Photo Julio Piatti - www.juliopiatti.com

Quand j’étais enfant, nous vivions à la campagne, isolés du monde. Le village le plus proche était à plusieurs kilomètres. Santiago, à une heure de route. Je ne connaissais ni buildings, ni immeubles, ni avenues, ni métro. Je pouvais passer des heures à chercher une araignée dans les montagnes. Je frappais le sol, et au bout d’un moment, elle sortait. Une belle mygale toute duveteuse, que je faisais courir sur mon bras.

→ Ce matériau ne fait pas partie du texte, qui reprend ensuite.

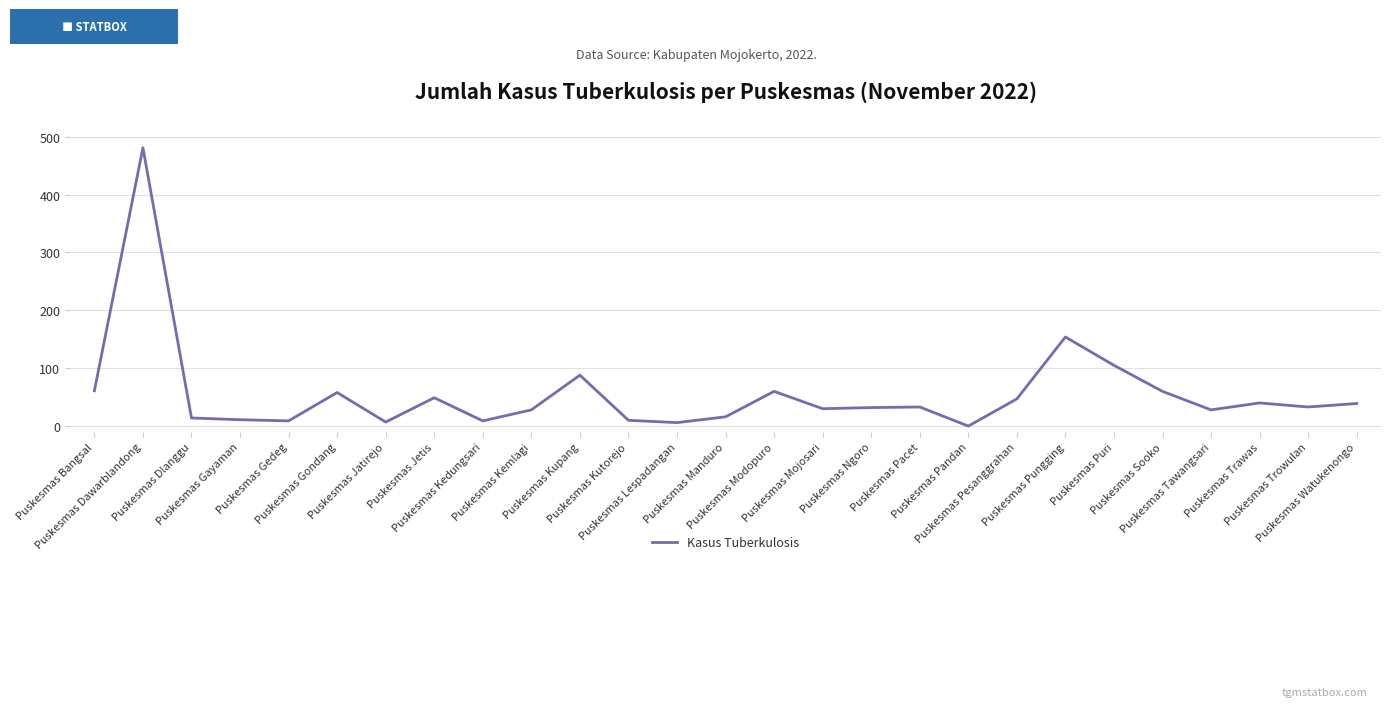

How many lines are shown in the chart?

1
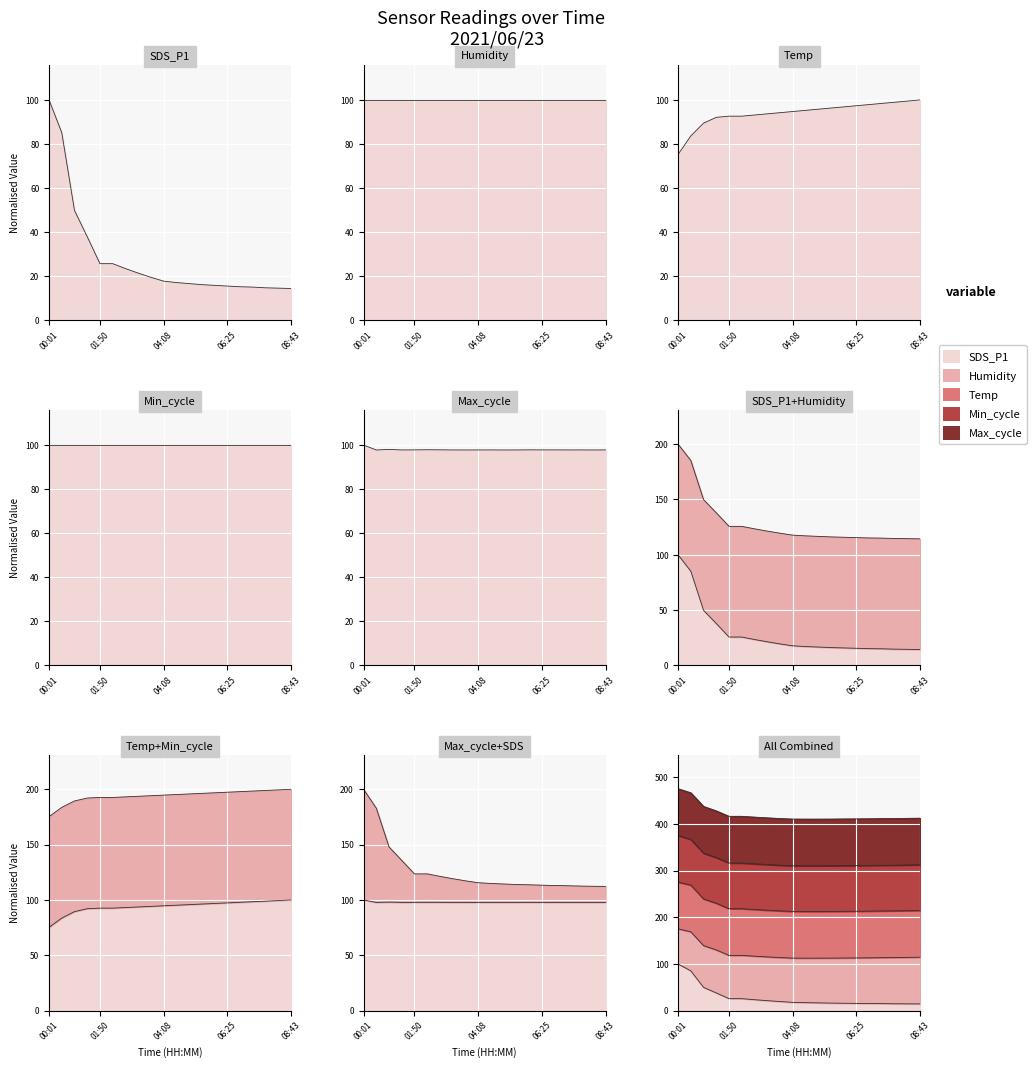

After their last crossing, which series has the higher values: Temp or Max_cycle?

Temp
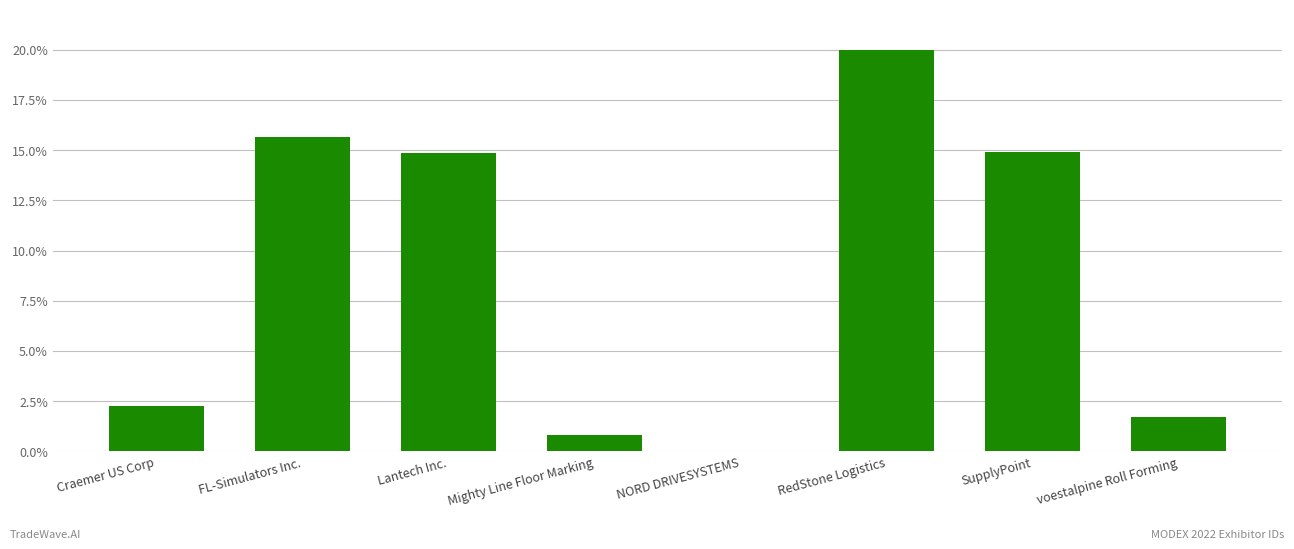

Reading right to left, extract all data points from this chart.

voestalpine Roll Forming=1.7	SupplyPoint=14.9	RedStone Logistics=20.0	NORD DRIVESYSTEMS=0.0	Mighty Line Floor Marking=0.8	Lantech Inc.=14.9	FL-Simulators Inc.=15.7	Craemer US Corp=2.2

Mes parents avaient l’habitude de partir à cheval dans la Cordillera de la Côte, à 1400 mètres d’altitude. Ils prenaient des fusils de chasse pour se protéger des pumas, et aussi de la viande séchée, des biscuits, du pain de la ferme qui durait plusieurs jours, mettaient tout dans des paniers, et traversaient la Cordillera par un passage étroit, réservé habituellement aux bêtes. La montée n’était pas facile, mais une fois en haut, on avait une vue fantastique sur la vallée et les forêts de sapins. Ils passaient par des cavernes où durant la journée, se cachaient toutes sortes d’animaux aujourd’hui en voie d’extinction, croisaient des troupeaux de bœufs et de moutons sauvages. Les forêts regorgeaient aussi de perroquets choroy, une espèce endémique du Chili. Ils en ramenaient d’ailleurs souvent à la maison, mais les bestioles étaient si odieuses et si difficiles à apprivoiser, que nous finissions par les relâcher. Quand ils étaient à moitié de chemin, qu’il y avait de l’eau proche et que la vue paraissait la plus belle, ils installaient leurs tentes dans la forêt et faisaient un feu pour éloigner les pumas. De là, on voyait toute la vallée centrale. Des aigles passaient au-dessus de leurs tentes jusque tard le soir et de grands condors se promenaient dans le ciel comme s’ils faisaient une simple balade. J’y pense souvent quand on me parle de protection de la nature. Une question qui ne se posait pas en ce temps là. On ne trouvait pas de papiers par terre, pas de mégots, pas de canettes vides. On se baignait dans les rivières. C’était simple. Comme cela devrait toujours l’être. C’est un peu comme une belle chemise blanche à laquelle on tient. On voit ce beau tissu bien net et propre, et on n’a aucune envie de le tâcher. On espère même le garder le plus longtemps possible exactement tel qu’il est.